Von außen und von innen

Am Wegesrand steht ein Pilz; sein Stiel ist lang, der Schirm schmal: wie zugeklappt. Zwei Tage später ist derselbe Pilz noch immer da, aber anders; sein Schirm ist ausgebreitet: wie aufgeklappt. Wasser und Nährstoffe bewirken dieses Wachstum – von innen heraus. Es ist zwecklos (wenn nicht unmöglich), diesen Vorgang von außen beschleunigen zu wollen. Am Schirm geht etwas kaputt, wenn man ihn mit den Händen `entfalten´ möchte.

Ich denke an (ungefragte, oft wiederholte, aber grundsätzlich gut gemeinte) elterliche Ratschläge: `Esst weniger Zucker, treibt mehr Sport, trefft euch lieber analog oder lest ein Buch…´ Ich kann von außen auf sie einreden und es wird nicht viel passieren. Mittlerweile erlebe ich, dass die Kinder früher oder später selbst auf manch schlaue Idee kommen – aber erst, wenn sie selbst soweit sind. Vorher bewirkt zu viel Einmischung genervtes Augenverdrehen, Ohren `auf Durchzug´ und inneren Rückzug. Am Respekt der Kinder für die Eltern geht etwas kaputt, wenn letztere ein bestimmtes Verhalten erreichen wollen.

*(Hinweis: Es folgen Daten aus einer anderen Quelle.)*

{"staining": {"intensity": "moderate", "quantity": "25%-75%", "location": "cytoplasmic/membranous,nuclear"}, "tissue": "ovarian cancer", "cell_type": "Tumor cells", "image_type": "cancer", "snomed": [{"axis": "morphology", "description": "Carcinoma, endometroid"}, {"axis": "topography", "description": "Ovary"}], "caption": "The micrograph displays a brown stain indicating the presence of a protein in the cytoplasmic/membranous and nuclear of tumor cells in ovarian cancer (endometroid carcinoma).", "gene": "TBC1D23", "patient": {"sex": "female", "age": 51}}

Mit zunehmendem Alter stecken in Kindern genug Ressourcen, um mündig zu entscheiden. Manche davon haben sie von uns: Wasser und Nährstoffe in Form von Erziehung und gelebtem Vorbild. Was sie daraus machen und wann, ist ihre Sache, aber oft wunderbar anzuschauen. Früher oder später entfalten sie (scheinbar) ganz allein ihr eigenes Lebenskonzept – von innen heraus. Alles hat seine Zeit.